I’ve been mentally writing and rewriting this post for three weeks, beginning with the moment I took this picture…
Three weeks ago today, our eldest child boarded that school bus and rode off to the first day of a fresh start. A fresh start that none of us wanted, but was absolutely needed.
The wheels on that bus go round and round, transporting high school students from every corner of our little city to one small building on the back corner of a high school campus. That building is home to a targeted intervention program that exists to support the mental health and academic needs of teens. That bus, that building, and that program are what high school now looks like for our 17 year old who lives with bipolar disorder.
The wheels on that bus go round and round, transporting my child to and from a school program we didn’t even know existed until about one month ago. It seems to be the best kept secret in our school district – one I’m both glad we know and yet also wish we didn’t get to the point where we needed to be in the know.
The wheels on that bus go round and round, setting my kid apart as “other” in a way we never wanted. We always felt (hoped) that the resources available in the mainstream school programs combined with the resources we access outside of school would be enough. And they were, until they weren’t.
The wheels on that bus go round and round, taking my kid to a place where the teachers and staff are fully invested in the individual success of every kid in the program. Students are not “other” when they are there. They are given the space to be fully themselves and helped to chart their own paths forward.

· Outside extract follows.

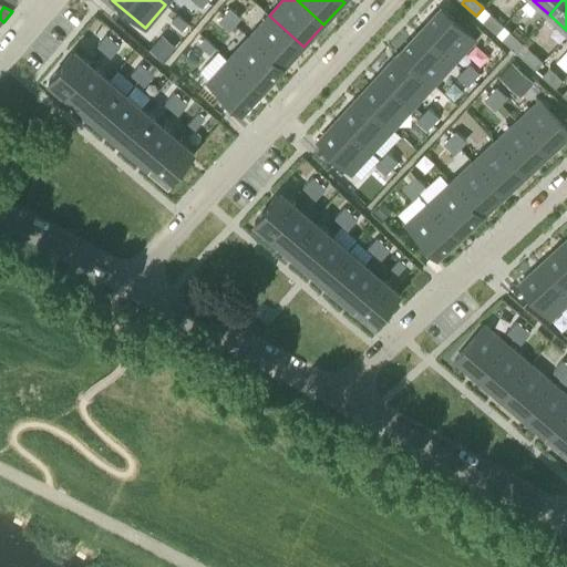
[(240,17),(230,8),(224,14),(235,23),(240,17)]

The wheels on that bus go round and round, simultaneously taking my kid toward new possibilities and away from the way we all thought high school would unfold. There is a tension in that reality. We are all, in our own ways, grieving the loss of a once imagined future at our neighborhood high school. But my child has begun to talk about feeling more self-like and wondering out loud if that would have happened had we not left the home high school.

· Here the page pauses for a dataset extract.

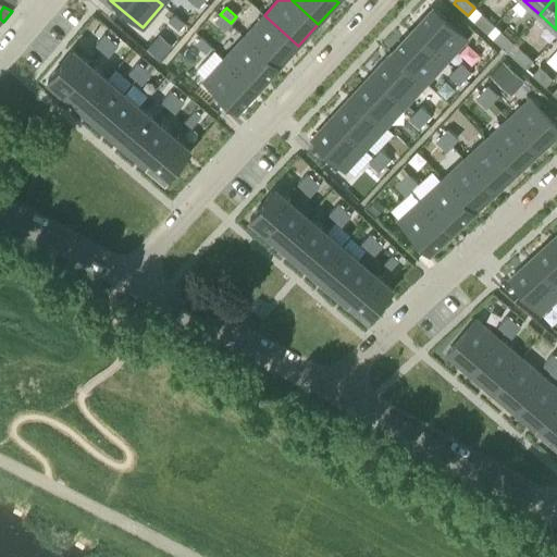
[(467,38),(433,8),(412,29),(446,60),(467,38)]
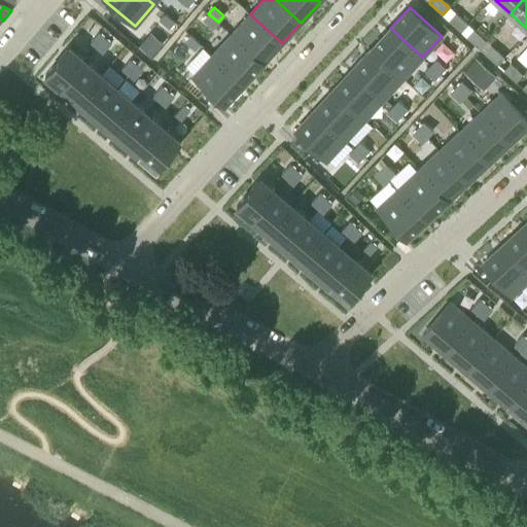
[(449,7),(443,14),(460,31),(467,24),(449,7)]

The wheels on that bus go round and round, building a little more hope in my heart everyday. This school program is not a magical solution. But in conjunction with therapy and medication, this school program does appear to be the right fit – perhaps just for now and perhaps for the remaining two years of high school.
The wheels on that bus go round and round, every weekday and on this specific Monday that also happens to be #worldmentalhealthday2022. I am well aware everyday that we have the privilege of access to mental health services, but I am reminded on this day that access is still too far out of reach for far too many people both in the United States and around the world.
The wheels on that bus go round and round, driving my child away every morning and bringing my child back every afternoon. There have been some afternoons in these past weeks where the kid who gets off the bus is worn down and the gremlin that is a bipolar teenager walks into our house. But there have also been some afternoons in these past weeks where the kid who gets off the bus has successfully navigated life and walks into our house with a lightness we haven’t seen much in recent years. Life with bipolar means that gremlin will always be around, but this fresh start midway through high school is giving us all a glimpse at possibility. And for now, possibility feels like enough.